>> Start Records
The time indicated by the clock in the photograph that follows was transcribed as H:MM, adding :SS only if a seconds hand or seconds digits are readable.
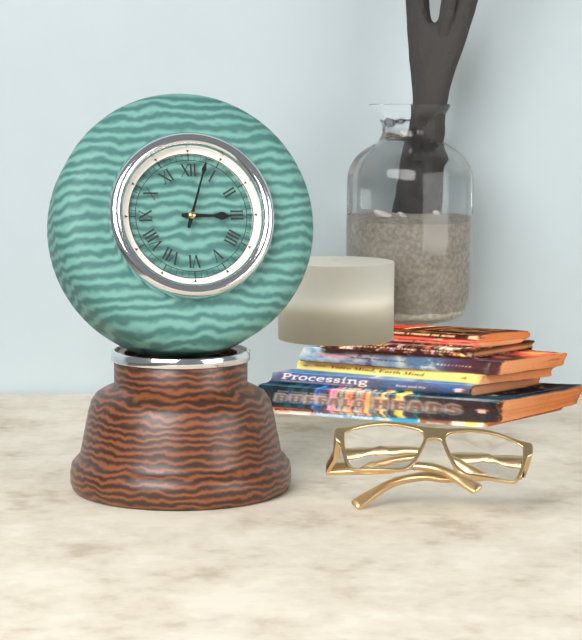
3:03
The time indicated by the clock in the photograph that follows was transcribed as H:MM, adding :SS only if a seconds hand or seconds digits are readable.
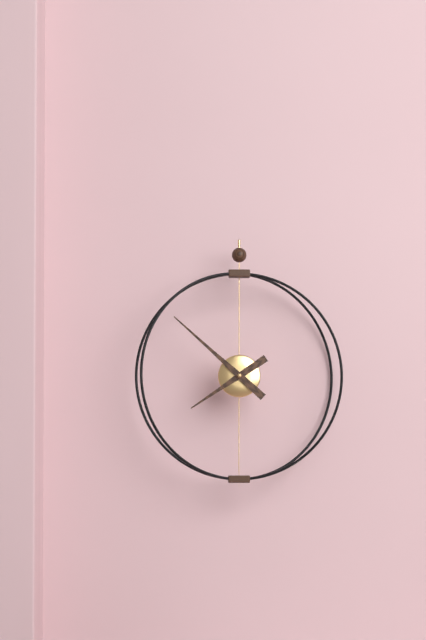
7:52
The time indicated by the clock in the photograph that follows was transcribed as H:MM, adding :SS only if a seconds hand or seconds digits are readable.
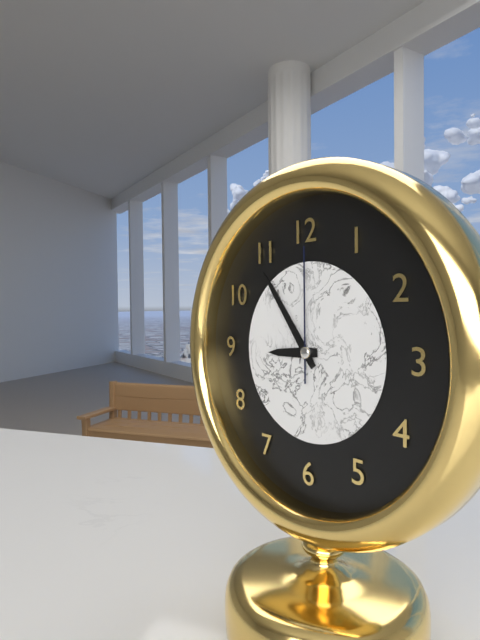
8:54:00
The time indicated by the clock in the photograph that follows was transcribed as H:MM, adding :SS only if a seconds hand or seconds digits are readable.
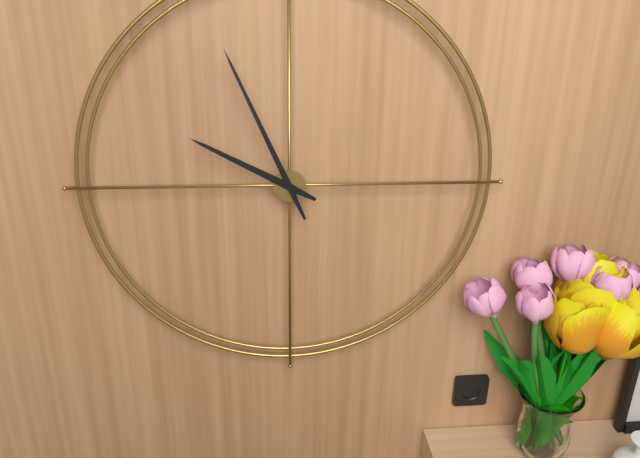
9:56
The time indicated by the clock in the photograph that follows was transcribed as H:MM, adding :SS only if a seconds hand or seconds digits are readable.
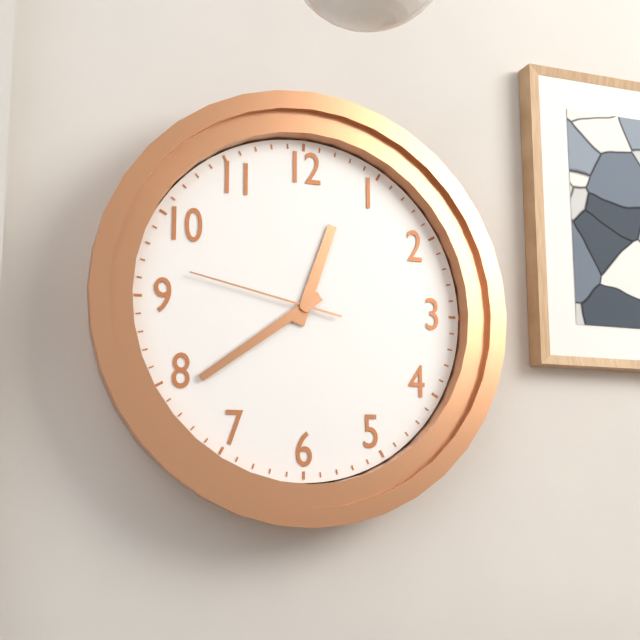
12:39:47
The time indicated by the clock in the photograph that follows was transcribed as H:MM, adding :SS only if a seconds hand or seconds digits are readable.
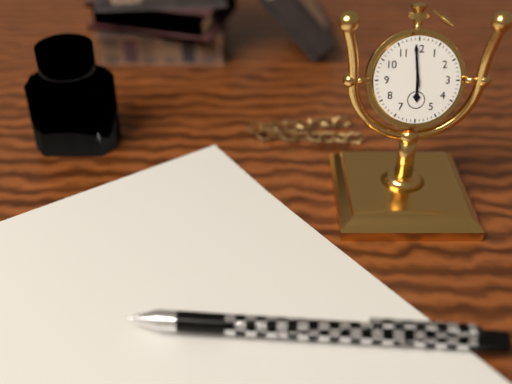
>> End Records
Direction: Reproduce the records above line for line without changing a word, and leave the pictures out of your answer.

Solution to this problem:
The time indicated by the clock in the photograph that follows was transcribed as H:MM, adding :SS only if a seconds hand or seconds digits are readable.
3:03
The time indicated by the clock in the photograph that follows was transcribed as H:MM, adding :SS only if a seconds hand or seconds digits are readable.
7:52
The time indicated by the clock in the photograph that follows was transcribed as H:MM, adding :SS only if a seconds hand or seconds digits are readable.
8:54:00
The time indicated by the clock in the photograph that follows was transcribed as H:MM, adding :SS only if a seconds hand or seconds digits are readable.
9:56
The time indicated by the clock in the photograph that follows was transcribed as H:MM, adding :SS only if a seconds hand or seconds digits are readable.
12:39:47
The time indicated by the clock in the photograph that follows was transcribed as H:MM, adding :SS only if a seconds hand or seconds digits are readable.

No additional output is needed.